EXERCISE OBJECTIVE —
Tally every line in the data that has the word "globe" and report only the total.
☆ ☆ ☆
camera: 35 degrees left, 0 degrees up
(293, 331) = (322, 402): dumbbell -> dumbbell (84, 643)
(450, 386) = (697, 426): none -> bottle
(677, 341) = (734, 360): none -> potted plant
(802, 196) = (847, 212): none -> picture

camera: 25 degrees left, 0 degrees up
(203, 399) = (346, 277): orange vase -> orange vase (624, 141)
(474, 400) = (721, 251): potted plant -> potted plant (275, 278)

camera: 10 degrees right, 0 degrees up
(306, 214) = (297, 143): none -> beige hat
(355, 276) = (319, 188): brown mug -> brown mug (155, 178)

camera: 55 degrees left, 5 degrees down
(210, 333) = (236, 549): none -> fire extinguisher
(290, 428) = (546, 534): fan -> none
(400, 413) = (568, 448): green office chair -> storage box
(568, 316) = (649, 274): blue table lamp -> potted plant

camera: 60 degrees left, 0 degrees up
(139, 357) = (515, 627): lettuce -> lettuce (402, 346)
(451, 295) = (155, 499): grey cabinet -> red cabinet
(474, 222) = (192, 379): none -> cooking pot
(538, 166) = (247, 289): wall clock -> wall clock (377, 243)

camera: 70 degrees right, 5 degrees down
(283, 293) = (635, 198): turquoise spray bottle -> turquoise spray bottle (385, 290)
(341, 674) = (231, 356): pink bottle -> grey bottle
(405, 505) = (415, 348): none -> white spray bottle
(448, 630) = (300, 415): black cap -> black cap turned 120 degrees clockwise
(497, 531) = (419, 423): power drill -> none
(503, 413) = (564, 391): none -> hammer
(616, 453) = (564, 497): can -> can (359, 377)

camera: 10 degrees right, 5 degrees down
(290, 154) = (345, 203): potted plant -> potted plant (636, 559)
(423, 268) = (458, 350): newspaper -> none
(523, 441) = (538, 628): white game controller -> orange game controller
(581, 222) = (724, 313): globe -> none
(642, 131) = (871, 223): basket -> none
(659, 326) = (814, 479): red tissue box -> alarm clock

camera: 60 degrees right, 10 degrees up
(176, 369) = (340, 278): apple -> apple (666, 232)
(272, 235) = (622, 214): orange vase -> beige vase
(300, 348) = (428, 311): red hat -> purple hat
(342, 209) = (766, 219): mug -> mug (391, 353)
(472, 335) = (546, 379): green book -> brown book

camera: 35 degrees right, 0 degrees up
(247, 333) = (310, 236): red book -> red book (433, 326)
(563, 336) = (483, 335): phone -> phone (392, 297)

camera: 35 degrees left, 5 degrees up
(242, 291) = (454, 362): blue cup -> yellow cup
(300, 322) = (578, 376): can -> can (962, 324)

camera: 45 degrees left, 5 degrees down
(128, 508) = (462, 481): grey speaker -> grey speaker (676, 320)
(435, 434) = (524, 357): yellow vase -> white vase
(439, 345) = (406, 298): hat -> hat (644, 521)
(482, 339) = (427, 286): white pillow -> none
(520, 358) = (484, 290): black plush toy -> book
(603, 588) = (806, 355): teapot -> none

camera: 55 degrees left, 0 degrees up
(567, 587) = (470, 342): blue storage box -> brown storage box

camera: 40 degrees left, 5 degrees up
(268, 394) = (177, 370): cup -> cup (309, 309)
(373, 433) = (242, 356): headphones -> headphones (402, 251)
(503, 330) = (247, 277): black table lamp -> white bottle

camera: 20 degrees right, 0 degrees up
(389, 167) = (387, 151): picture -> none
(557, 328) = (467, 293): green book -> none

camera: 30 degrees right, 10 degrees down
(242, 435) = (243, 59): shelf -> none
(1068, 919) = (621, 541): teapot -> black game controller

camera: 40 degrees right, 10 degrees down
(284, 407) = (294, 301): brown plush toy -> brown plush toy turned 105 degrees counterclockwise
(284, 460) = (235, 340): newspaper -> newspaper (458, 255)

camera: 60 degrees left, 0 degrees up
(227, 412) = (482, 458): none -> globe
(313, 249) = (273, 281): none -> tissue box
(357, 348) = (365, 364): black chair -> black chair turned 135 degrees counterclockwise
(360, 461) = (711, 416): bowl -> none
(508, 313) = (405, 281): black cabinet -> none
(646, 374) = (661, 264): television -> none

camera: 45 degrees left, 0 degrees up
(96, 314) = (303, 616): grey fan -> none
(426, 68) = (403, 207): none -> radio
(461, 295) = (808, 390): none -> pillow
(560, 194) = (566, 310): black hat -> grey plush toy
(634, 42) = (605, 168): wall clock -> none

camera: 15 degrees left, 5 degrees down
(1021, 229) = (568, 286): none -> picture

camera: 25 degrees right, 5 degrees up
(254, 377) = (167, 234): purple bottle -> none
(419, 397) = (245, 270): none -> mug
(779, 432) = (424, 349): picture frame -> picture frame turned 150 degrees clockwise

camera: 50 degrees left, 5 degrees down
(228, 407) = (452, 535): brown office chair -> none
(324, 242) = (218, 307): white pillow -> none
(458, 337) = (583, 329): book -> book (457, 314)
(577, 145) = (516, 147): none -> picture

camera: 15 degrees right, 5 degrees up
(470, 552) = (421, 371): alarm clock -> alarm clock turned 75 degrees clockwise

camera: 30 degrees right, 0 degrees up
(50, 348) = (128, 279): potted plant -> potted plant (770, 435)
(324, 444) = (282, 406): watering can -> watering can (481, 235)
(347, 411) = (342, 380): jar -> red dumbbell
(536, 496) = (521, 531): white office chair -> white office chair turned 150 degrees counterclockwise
☆ ☆ ☆
RESULT —
2